| Exercise objective |
The lines to copy are those in the listing below that contain the word "collaboration".

++++

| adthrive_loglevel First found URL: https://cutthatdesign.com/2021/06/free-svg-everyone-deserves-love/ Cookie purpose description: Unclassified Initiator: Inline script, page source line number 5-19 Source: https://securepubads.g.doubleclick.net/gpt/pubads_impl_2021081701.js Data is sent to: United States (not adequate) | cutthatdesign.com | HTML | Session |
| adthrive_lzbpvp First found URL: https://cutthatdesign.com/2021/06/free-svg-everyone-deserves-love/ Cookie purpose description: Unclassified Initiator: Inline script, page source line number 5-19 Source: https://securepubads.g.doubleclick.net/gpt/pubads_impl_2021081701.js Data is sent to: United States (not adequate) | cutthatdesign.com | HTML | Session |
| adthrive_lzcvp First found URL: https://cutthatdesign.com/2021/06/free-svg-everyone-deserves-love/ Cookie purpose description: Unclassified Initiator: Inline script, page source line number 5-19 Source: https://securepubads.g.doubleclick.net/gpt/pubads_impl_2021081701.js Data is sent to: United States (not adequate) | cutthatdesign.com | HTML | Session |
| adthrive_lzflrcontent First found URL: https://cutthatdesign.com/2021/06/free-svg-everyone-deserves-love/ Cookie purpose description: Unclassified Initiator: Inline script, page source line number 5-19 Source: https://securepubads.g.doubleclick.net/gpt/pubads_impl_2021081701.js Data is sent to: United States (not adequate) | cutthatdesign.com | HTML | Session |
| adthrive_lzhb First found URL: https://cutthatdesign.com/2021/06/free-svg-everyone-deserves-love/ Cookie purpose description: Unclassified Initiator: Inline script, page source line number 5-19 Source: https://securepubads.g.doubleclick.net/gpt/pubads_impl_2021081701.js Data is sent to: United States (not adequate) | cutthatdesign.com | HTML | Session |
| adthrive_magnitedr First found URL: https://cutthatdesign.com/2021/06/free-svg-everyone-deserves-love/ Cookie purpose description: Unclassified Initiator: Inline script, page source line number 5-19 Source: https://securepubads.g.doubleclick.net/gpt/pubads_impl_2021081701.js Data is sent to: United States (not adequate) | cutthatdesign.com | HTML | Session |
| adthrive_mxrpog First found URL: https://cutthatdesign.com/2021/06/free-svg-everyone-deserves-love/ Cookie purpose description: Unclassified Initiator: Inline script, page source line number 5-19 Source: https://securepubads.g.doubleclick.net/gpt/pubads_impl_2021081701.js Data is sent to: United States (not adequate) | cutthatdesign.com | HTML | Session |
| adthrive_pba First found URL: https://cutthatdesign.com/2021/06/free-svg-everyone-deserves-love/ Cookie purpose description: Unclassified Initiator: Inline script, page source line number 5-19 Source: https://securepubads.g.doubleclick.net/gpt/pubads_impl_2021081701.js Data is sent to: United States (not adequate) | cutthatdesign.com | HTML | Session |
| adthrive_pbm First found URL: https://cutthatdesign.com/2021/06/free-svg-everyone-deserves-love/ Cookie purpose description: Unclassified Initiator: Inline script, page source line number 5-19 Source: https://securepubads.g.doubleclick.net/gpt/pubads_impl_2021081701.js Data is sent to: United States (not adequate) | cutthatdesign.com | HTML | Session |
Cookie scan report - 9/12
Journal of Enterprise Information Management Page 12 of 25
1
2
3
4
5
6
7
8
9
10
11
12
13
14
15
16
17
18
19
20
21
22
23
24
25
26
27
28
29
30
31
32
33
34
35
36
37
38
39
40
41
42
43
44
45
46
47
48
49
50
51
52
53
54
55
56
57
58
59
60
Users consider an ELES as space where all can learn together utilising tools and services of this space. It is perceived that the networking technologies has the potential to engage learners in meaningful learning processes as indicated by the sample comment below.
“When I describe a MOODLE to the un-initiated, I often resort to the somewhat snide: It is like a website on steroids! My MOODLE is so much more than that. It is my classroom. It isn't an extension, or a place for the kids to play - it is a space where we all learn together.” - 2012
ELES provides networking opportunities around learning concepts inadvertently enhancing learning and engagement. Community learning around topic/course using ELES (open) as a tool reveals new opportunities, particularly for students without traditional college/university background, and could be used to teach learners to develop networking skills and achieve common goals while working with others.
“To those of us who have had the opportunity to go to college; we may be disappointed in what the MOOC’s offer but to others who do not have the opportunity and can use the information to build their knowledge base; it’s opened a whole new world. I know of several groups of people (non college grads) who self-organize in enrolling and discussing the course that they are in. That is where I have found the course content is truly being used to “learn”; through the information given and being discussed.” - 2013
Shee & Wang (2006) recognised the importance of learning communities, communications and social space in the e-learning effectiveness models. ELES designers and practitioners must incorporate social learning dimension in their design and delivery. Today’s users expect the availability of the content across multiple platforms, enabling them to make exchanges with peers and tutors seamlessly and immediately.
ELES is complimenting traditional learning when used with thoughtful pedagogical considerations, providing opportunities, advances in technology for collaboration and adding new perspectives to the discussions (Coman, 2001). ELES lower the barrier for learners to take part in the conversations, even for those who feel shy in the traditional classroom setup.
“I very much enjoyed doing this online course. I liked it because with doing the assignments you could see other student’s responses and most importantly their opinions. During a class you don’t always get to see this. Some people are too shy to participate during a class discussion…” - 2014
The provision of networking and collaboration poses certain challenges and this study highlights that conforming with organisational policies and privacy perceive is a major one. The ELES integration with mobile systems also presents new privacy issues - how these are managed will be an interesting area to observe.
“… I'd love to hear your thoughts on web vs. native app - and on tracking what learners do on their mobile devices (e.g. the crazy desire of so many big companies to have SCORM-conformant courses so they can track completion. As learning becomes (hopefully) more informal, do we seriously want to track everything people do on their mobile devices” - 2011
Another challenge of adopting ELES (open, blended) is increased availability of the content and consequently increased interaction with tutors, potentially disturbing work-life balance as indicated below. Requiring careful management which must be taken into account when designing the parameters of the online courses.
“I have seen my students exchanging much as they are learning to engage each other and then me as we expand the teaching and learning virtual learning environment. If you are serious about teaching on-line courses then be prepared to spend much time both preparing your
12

++++

| Expected output |
ELES is complimenting traditional learning when used with thoughtful pedagogical considerations, providing opportunities, advances in technology for collaboration and adding new perspectives to the discussions (Coman, 2001). ELES lower the barrier for learners to take part in the conversations, even for those who feel shy in the traditional classroom setup.
The provision of networking and collaboration poses certain challenges and this study highlights that conforming with organisational policies and privacy perceive is a major one. The ELES integration with mobile systems also presents new privacy issues - how these are managed will be an interesting area to observe.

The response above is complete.